Furthermore, we express serious concern regarding the potential consequences of a rushed timeline of the inquiry and no opportunity for public hearings, which may result in legislation that restricts civil liberties and freedoms in New South Wales, and sits in opposition to the implied values of the constitution.
We hope that our experiences with similar inquiries into slogans and their corresponding infringements on political freedoms, in addition to our perspective on and knowledge of the use of the contested slogans in the purview of this committee inquiry, will guide the committee to outcomes that do not further an established pattern of reduced freedoms in New South Wales and a singling out of the Palestine solidarity movement.
Grace Street
98th SRC President
Background
For decades, the University of Sydney Students’ Representative Council has fought for student rights. We stand for a free, fair and funded education, universal student unionism and a society free of discrimination and oppression. This includes the fight for a free Palestine and against apartheid and genocide across historic Palestine. We are firmly against all forms of racism, including antisemitism and anti-Palestinian racism or Islamophobia.
The historic advocacy of the SRC and its more recent campaigns and Student General Meetings related to Palestine and free speech that have received widespread support from students provide our mandate for this submission, and underscore our commitment to rebutting the premise and terms of reference of this review.
On Wednesday 7 August 2024, the SRC facilitated a Student General Meeting where 600 undergraduate students attended the in-person meeting to overwhelmingly vote in favour of two motions. The primary motion was to support USyd cutting ties with the genocide in Gaza via its partnerships, exchange programs, and financial ties, and for USyd repealing disciplinary measures and the 2024 ‘Campus Access Policy’ that emerged in the wake of the 2024 USyd Gaza Solidarity Encampment and that continues to stifle dissent and free speech. The second motion was to support a single Palestinian state where people of all faiths can live side-by-side in historic Palestine.

▸ **Given information**:
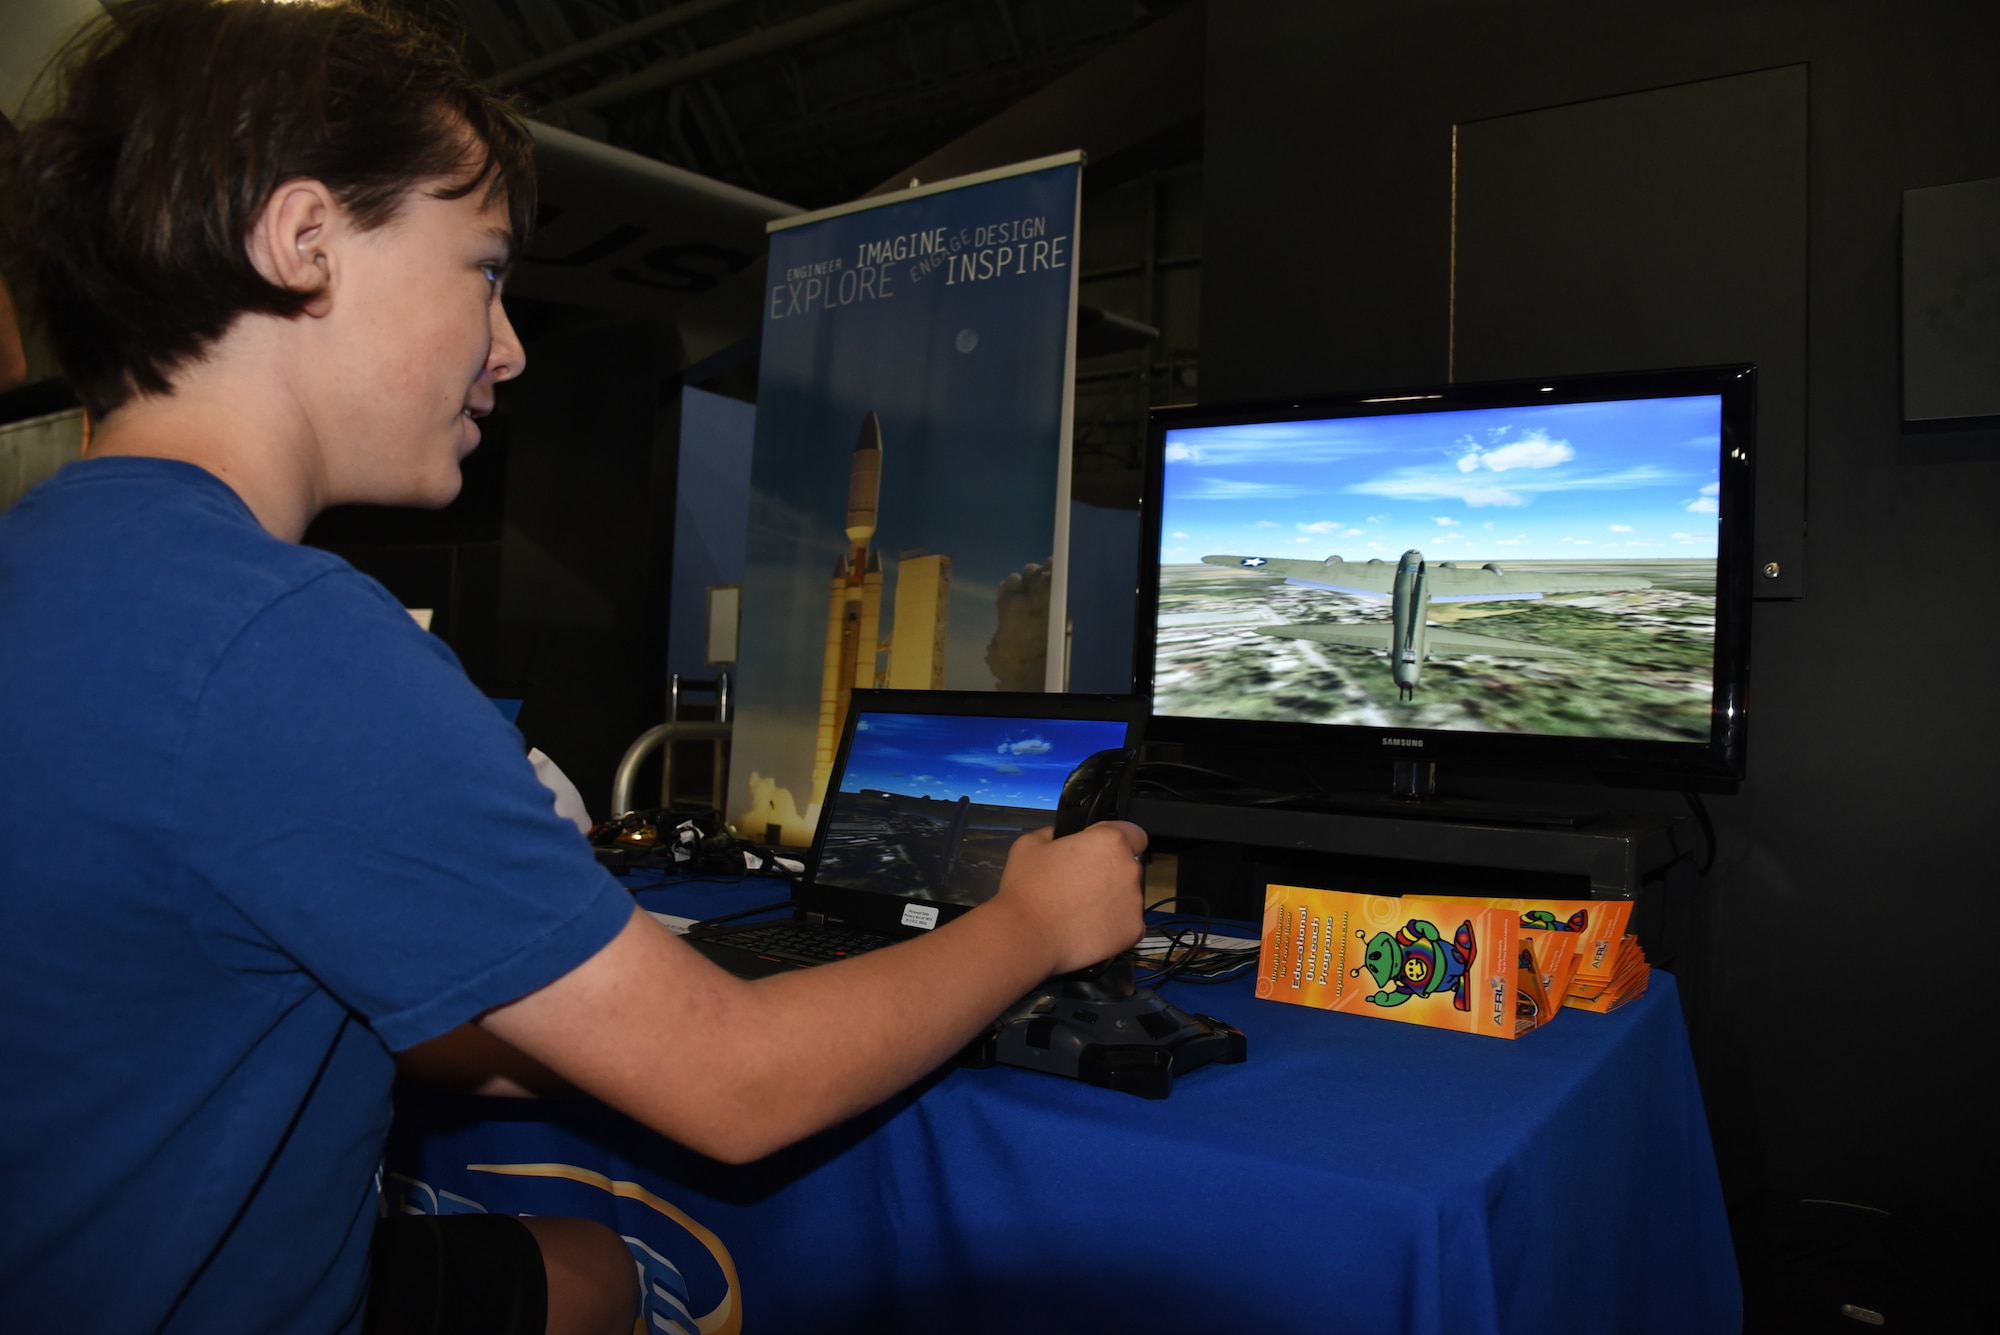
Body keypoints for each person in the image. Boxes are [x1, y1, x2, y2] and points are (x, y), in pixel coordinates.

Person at [0, 4, 1147, 1334]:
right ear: (301, 238)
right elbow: (738, 1089)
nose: (510, 346)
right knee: (673, 1282)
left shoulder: (50, 569)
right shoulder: (293, 641)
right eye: (482, 270)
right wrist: (1035, 925)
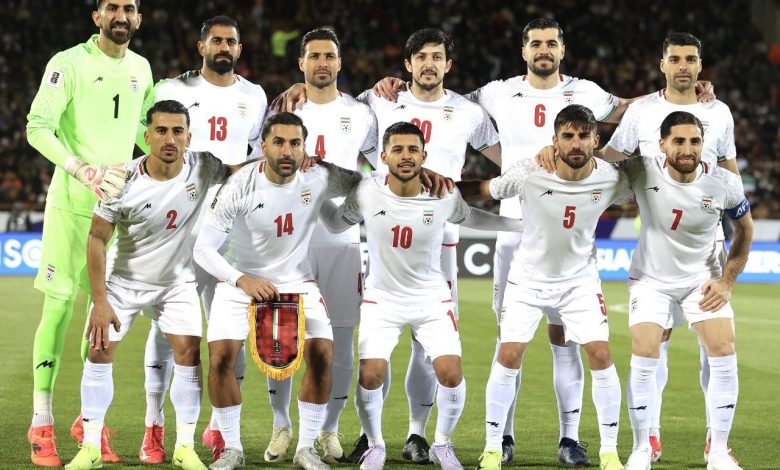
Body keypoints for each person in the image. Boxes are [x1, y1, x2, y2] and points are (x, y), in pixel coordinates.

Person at [367, 19, 714, 466]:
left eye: (551, 43)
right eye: (535, 44)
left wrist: (684, 89)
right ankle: (503, 439)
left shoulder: (586, 92)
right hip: (514, 233)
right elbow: (441, 99)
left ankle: (570, 438)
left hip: (568, 239)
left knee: (566, 339)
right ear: (524, 51)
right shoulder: (496, 93)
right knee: (508, 343)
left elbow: (633, 108)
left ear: (562, 50)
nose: (543, 50)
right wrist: (395, 85)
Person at [271, 27, 500, 463]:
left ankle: (417, 433)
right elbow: (334, 108)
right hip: (382, 231)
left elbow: (503, 157)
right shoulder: (377, 101)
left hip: (441, 235)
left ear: (449, 64)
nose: (429, 64)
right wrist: (300, 86)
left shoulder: (468, 111)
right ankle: (363, 434)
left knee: (427, 344)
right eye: (421, 57)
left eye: (437, 56)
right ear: (407, 64)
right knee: (374, 337)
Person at [318, 122, 522, 470]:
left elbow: (472, 217)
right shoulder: (367, 191)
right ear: (383, 156)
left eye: (413, 149)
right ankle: (376, 446)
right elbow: (337, 224)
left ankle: (442, 444)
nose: (406, 156)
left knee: (451, 374)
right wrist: (317, 197)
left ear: (424, 156)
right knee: (370, 375)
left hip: (431, 299)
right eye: (397, 149)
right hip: (382, 300)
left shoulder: (442, 194)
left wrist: (520, 226)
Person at [193, 112, 369, 470]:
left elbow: (364, 184)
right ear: (263, 146)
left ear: (305, 148)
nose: (287, 150)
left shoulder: (320, 176)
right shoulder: (239, 185)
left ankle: (306, 448)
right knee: (221, 357)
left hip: (296, 281)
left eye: (295, 143)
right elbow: (203, 249)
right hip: (240, 281)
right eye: (278, 142)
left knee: (323, 353)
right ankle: (232, 449)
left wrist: (347, 214)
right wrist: (243, 280)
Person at [459, 105, 628, 470]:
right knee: (509, 354)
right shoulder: (530, 171)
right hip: (528, 279)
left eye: (583, 136)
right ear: (555, 140)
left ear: (596, 140)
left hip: (579, 281)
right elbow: (485, 189)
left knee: (600, 354)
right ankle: (493, 448)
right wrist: (432, 189)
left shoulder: (612, 178)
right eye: (567, 136)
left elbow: (654, 181)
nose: (575, 143)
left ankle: (609, 452)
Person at [65, 100, 228, 470]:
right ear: (147, 136)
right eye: (161, 131)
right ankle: (90, 447)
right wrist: (100, 301)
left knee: (189, 353)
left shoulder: (204, 165)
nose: (170, 139)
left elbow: (244, 172)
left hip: (177, 282)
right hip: (124, 282)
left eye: (177, 131)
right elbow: (96, 238)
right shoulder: (121, 180)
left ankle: (184, 447)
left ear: (189, 137)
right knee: (99, 352)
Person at [25, 0, 153, 465]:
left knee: (101, 317)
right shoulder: (68, 63)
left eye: (129, 8)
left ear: (138, 19)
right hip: (71, 208)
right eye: (112, 7)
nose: (121, 15)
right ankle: (41, 422)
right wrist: (80, 168)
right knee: (58, 310)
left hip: (115, 214)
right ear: (96, 16)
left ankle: (88, 422)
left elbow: (145, 132)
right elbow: (37, 127)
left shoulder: (141, 68)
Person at [602, 33, 740, 464]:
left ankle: (715, 442)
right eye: (675, 59)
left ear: (700, 65)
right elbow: (608, 159)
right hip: (657, 247)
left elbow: (729, 172)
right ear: (662, 64)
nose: (683, 66)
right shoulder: (642, 112)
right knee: (653, 345)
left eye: (690, 59)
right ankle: (650, 438)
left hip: (707, 249)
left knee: (714, 347)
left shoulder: (718, 112)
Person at [137, 15, 268, 464]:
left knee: (230, 327)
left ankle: (217, 428)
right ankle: (154, 426)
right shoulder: (172, 89)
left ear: (239, 48)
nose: (224, 47)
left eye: (231, 41)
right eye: (216, 40)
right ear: (201, 46)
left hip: (232, 227)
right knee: (166, 325)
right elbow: (150, 143)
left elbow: (258, 157)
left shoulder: (255, 96)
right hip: (178, 223)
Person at [262, 28, 379, 465]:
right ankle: (281, 426)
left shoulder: (362, 115)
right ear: (301, 63)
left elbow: (378, 171)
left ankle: (329, 429)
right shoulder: (282, 109)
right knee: (281, 337)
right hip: (287, 242)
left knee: (342, 336)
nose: (322, 63)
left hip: (341, 241)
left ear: (340, 62)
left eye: (330, 55)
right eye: (314, 56)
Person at [621, 111, 752, 470]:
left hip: (702, 281)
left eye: (695, 141)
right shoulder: (640, 170)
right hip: (651, 280)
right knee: (645, 350)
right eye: (678, 141)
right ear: (662, 144)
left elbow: (745, 229)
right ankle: (641, 448)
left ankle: (719, 451)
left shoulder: (723, 182)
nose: (687, 149)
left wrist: (727, 281)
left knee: (723, 350)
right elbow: (591, 170)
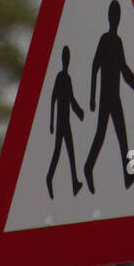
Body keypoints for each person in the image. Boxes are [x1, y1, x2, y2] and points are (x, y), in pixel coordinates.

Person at [84, 0, 134, 193]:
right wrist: (91, 97)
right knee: (101, 135)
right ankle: (88, 168)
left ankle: (127, 175)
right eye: (114, 15)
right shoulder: (105, 40)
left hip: (115, 96)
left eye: (118, 16)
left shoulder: (118, 42)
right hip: (106, 96)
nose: (116, 19)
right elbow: (94, 67)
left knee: (122, 136)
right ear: (111, 18)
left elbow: (123, 68)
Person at [46, 45, 84, 199]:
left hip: (66, 121)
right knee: (58, 152)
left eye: (68, 58)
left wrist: (79, 111)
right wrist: (51, 122)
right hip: (61, 121)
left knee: (70, 152)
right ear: (63, 59)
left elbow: (71, 99)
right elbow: (53, 99)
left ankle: (74, 182)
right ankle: (49, 178)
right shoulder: (61, 77)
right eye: (66, 57)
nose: (67, 60)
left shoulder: (67, 78)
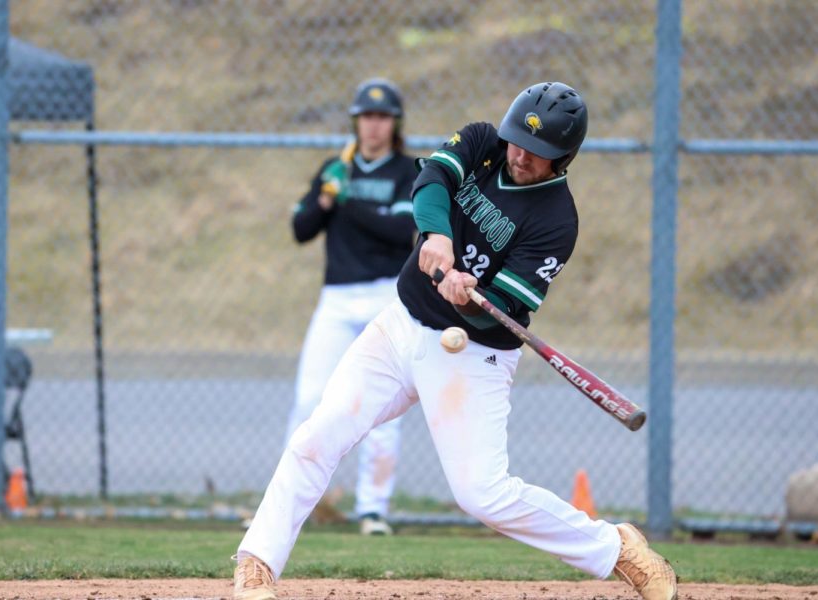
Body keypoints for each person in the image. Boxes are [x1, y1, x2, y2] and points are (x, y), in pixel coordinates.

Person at [233, 82, 678, 600]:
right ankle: (257, 562)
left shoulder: (557, 220)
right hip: (401, 323)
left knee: (483, 495)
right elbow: (432, 179)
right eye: (517, 141)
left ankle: (616, 548)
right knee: (319, 434)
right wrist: (438, 234)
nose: (519, 155)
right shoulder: (483, 142)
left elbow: (508, 311)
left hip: (474, 354)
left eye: (537, 153)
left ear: (564, 158)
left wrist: (470, 296)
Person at [286, 78, 418, 536]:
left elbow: (402, 231)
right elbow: (301, 230)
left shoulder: (407, 170)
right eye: (365, 116)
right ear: (355, 122)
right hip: (337, 298)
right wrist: (324, 198)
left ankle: (372, 509)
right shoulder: (335, 168)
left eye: (381, 117)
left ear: (394, 123)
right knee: (309, 398)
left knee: (378, 406)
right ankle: (290, 505)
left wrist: (347, 201)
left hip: (387, 295)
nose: (373, 125)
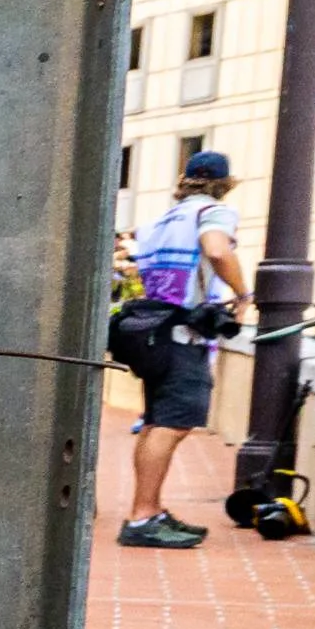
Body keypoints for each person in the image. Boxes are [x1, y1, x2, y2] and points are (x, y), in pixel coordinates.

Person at [114, 151, 249, 547]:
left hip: (152, 332)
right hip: (183, 336)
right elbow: (217, 250)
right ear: (224, 185)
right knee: (173, 424)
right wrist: (243, 293)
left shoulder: (160, 221)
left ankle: (149, 510)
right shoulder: (213, 212)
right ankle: (142, 517)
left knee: (156, 422)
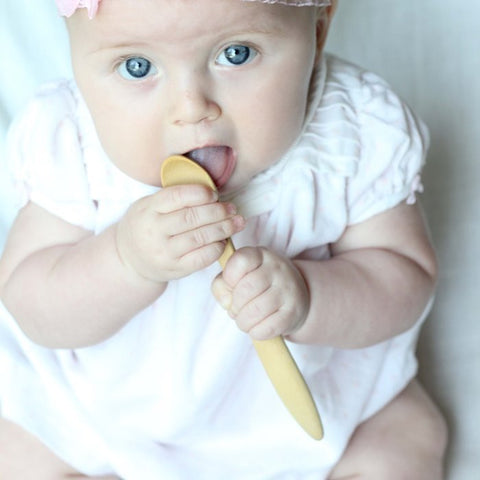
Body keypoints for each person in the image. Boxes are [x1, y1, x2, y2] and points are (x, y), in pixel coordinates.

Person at [0, 0, 447, 478]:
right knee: (19, 449)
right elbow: (31, 301)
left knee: (408, 437)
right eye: (138, 66)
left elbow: (406, 278)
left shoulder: (353, 131)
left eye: (236, 54)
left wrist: (310, 297)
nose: (191, 108)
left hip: (324, 403)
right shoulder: (72, 143)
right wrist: (124, 261)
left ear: (318, 31)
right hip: (100, 410)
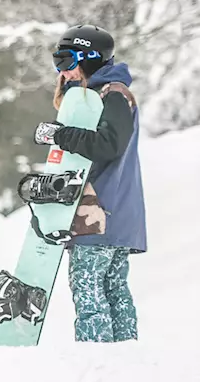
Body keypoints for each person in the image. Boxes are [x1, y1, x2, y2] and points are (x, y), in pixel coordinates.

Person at [35, 23, 147, 343]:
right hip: (116, 212)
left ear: (90, 58)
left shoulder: (112, 95)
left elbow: (109, 145)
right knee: (113, 290)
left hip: (98, 212)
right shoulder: (109, 94)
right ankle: (124, 359)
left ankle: (96, 359)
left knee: (89, 292)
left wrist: (59, 135)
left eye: (67, 62)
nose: (63, 72)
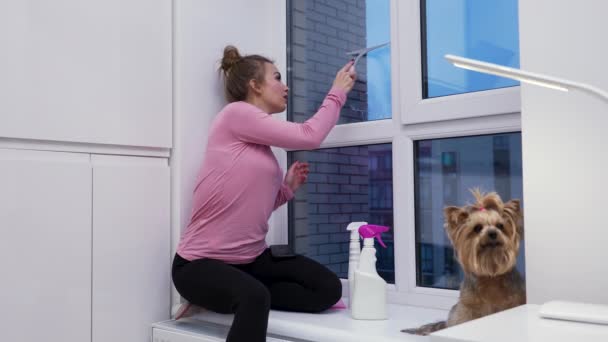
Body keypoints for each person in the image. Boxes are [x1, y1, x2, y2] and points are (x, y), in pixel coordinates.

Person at [172, 45, 356, 342]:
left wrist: (286, 190)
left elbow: (247, 208)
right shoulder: (235, 114)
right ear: (254, 86)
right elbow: (309, 136)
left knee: (327, 289)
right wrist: (337, 93)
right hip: (199, 265)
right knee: (254, 297)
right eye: (278, 78)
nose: (286, 86)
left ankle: (234, 292)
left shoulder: (259, 147)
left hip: (250, 261)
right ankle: (233, 293)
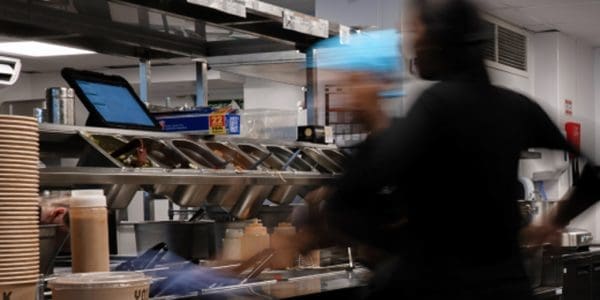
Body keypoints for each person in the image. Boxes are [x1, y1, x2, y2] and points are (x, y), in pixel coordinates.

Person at [307, 0, 600, 299]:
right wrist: (555, 220)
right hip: (509, 288)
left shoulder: (437, 105)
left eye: (415, 30)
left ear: (440, 37)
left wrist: (393, 243)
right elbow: (597, 172)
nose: (411, 44)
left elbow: (350, 196)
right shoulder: (516, 106)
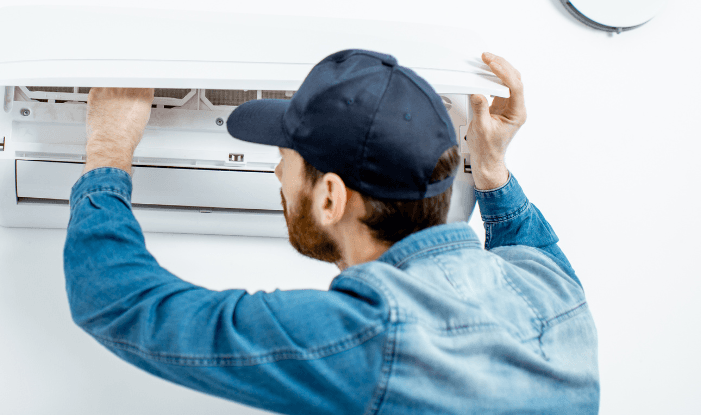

▸ **Problem description**: In the Students' Representative Council submission, how many undergraduate students attended the in-person Student General Meeting held on Wednesday 7 August 2024?

▸ **Solution for this problem**: 600 undergraduate students attended.